March 12, 2026
The pleasure of a Dike Blair picture is in its economy. Its focus is on one thing, maybe two: a sweating cocktail, a porcelain coffee cup. Its subject is specific, and its space is shallow. The banal bubbles up with deadpan devotion. Blair’s gaze rarely escapes hermetic spaces — airport bars, vacant apartments, hotel rooms: plein-air observational studies, minus the air.
Because Blair paints from his own photographs, his pictures have a loose relationship with time. They’re diaristic but invented, their contents pared back to satisfy the composition, relating to a definite moment but absent its realness. It’s tempting to view Blair’s paintings as ironic, a kind of post-post-postmodernism (there are four images of unfinished drywall). But they’re Zen in their earnestness, an acknowledgment of the existential experience inseparable from mundanity.
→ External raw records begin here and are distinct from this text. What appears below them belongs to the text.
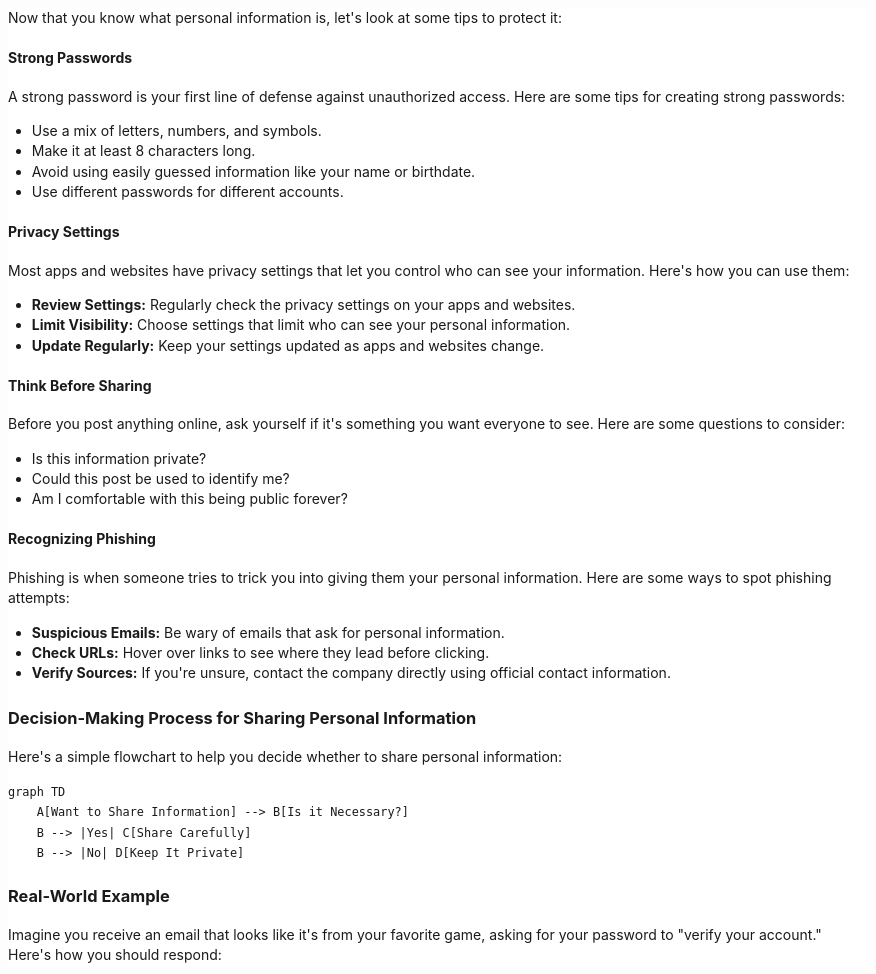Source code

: Now that you know what personal information is, let's look at some tips to protect it:

#### Strong Passwords

A strong password is your first line of defense against unauthorized access. Here are some tips for creating strong passwords:

- Use a mix of letters, numbers, and symbols.
- Make it at least 8 characters long.
- Avoid using easily guessed information like your name or birthdate.
- Use different passwords for different accounts.

#### Privacy Settings

Most apps and websites have privacy settings that let you control who can see your information. Here's how you can use them:

- **Review Settings:** Regularly check the privacy settings on your apps and websites.
- **Limit Visibility:** Choose settings that limit who can see your personal information.
- **Update Regularly:** Keep your settings updated as apps and websites change.

#### Think Before Sharing

Before you post anything online, ask yourself if it's something you want everyone to see. Here are some questions to consider:

- Is this information private?
- Could this post be used to identify me?
- Am I comfortable with this being public forever?

#### Recognizing Phishing

Phishing is when someone tries to trick you into giving them your personal information. Here are some ways to spot phishing attempts:

- **Suspicious Emails:** Be wary of emails that ask for personal information.
- **Check URLs:** Hover over links to see where they lead before clicking.
- **Verify Sources:** If you're unsure, contact the company directly using official contact information.

### Decision-Making Process for Sharing Personal Information

Here's a simple flowchart to help you decide whether to share personal information:

```mermaid
graph TD
    A[Want to Share Information] --> B[Is it Necessary?]
    B --> |Yes| C[Share Carefully]
    B --> |No| D[Keep It Private]
```

### Real-World Example

Imagine you receive an email that looks like it's from your favorite game, asking for your password to "verify your account." Here's how you should respond:
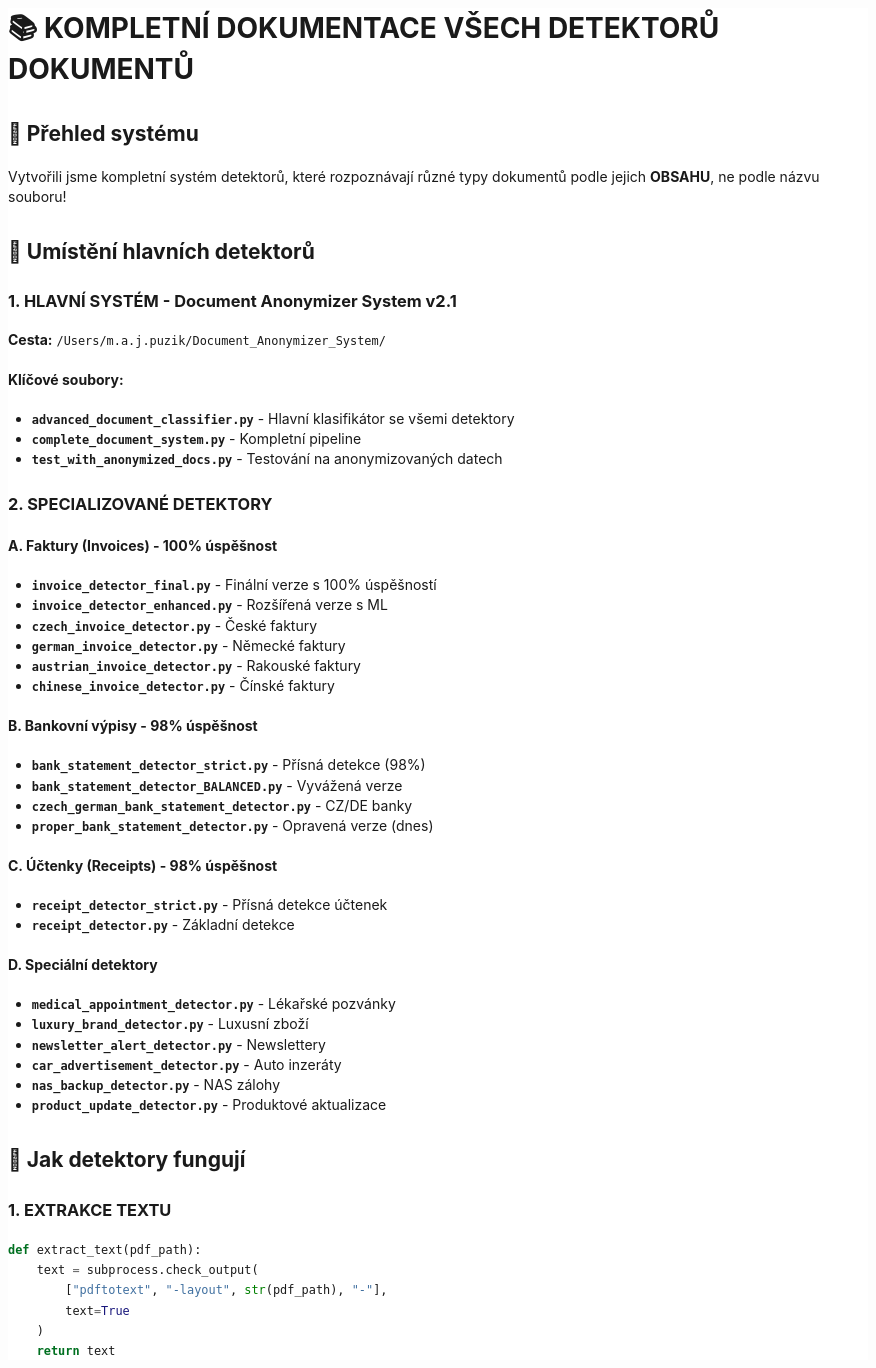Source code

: # 📚 KOMPLETNÍ DOKUMENTACE VŠECH DETEKTORŮ DOKUMENTŮ

## 🎯 Přehled systému

Vytvořili jsme kompletní systém detektorů, které rozpoznávají různé typy dokumentů podle jejich **OBSAHU**, ne podle názvu souboru!

## 📁 Umístění hlavních detektorů

### 1. HLAVNÍ SYSTÉM - Document Anonymizer System v2.1
**Cesta:** `/Users/m.a.j.puzik/Document_Anonymizer_System/`

#### Klíčové soubory:
- **`advanced_document_classifier.py`** - Hlavní klasifikátor se všemi detektory
- **`complete_document_system.py`** - Kompletní pipeline
- **`test_with_anonymized_docs.py`** - Testování na anonymizovaných datech

### 2. SPECIALIZOVANÉ DETEKTORY

#### A. Faktury (Invoices) - 100% úspěšnost
- **`invoice_detector_final.py`** - Finální verze s 100% úspěšností
- **`invoice_detector_enhanced.py`** - Rozšířená verze s ML
- **`czech_invoice_detector.py`** - České faktury
- **`german_invoice_detector.py`** - Německé faktury
- **`austrian_invoice_detector.py`** - Rakouské faktury
- **`chinese_invoice_detector.py`** - Čínské faktury

#### B. Bankovní výpisy - 98% úspěšnost
- **`bank_statement_detector_strict.py`** - Přísná detekce (98%)
- **`bank_statement_detector_BALANCED.py`** - Vyvážená verze
- **`czech_german_bank_statement_detector.py`** - CZ/DE banky
- **`proper_bank_statement_detector.py`** - Opravená verze (dnes)

#### C. Účtenky (Receipts) - 98% úspěšnost
- **`receipt_detector_strict.py`** - Přísná detekce účtenek
- **`receipt_detector.py`** - Základní detekce

#### D. Speciální detektory
- **`medical_appointment_detector.py`** - Lékařské pozvánky
- **`luxury_brand_detector.py`** - Luxusní zboží
- **`newsletter_alert_detector.py`** - Newslettery
- **`car_advertisement_detector.py`** - Auto inzeráty
- **`nas_backup_detector.py`** - NAS zálohy
- **`product_update_detector.py`** - Produktové aktualizace

## 🔧 Jak detektory fungují

### 1. EXTRAKCE TEXTU
```python
def extract_text(pdf_path):
    text = subprocess.check_output(
        ["pdftotext", "-layout", str(pdf_path), "-"],
        text=True
    )
    return text
```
Still, there’s room for jokes. Blair’s wry humor seeps in, like condensation inside a medicine cabinet. In his paintings of other paintings, Blair lavishes more attention on the frames and their shadows than on the canvases. Art historical homages may be better found in other pictures: the faux marble of an elevator cab is rendered as sumptuously as a Bernini; the white-on-white geometry of a flat door against a blank wall as irreducible as a Robert Ryman painting.
These are solitary pictures, though they are not lonely. Figures never enter, but rather than ennui, the unpunctured stillness suggests psychic satisfaction. The real trick of a Blair picture is being able to find peace anywhere, even in drywall.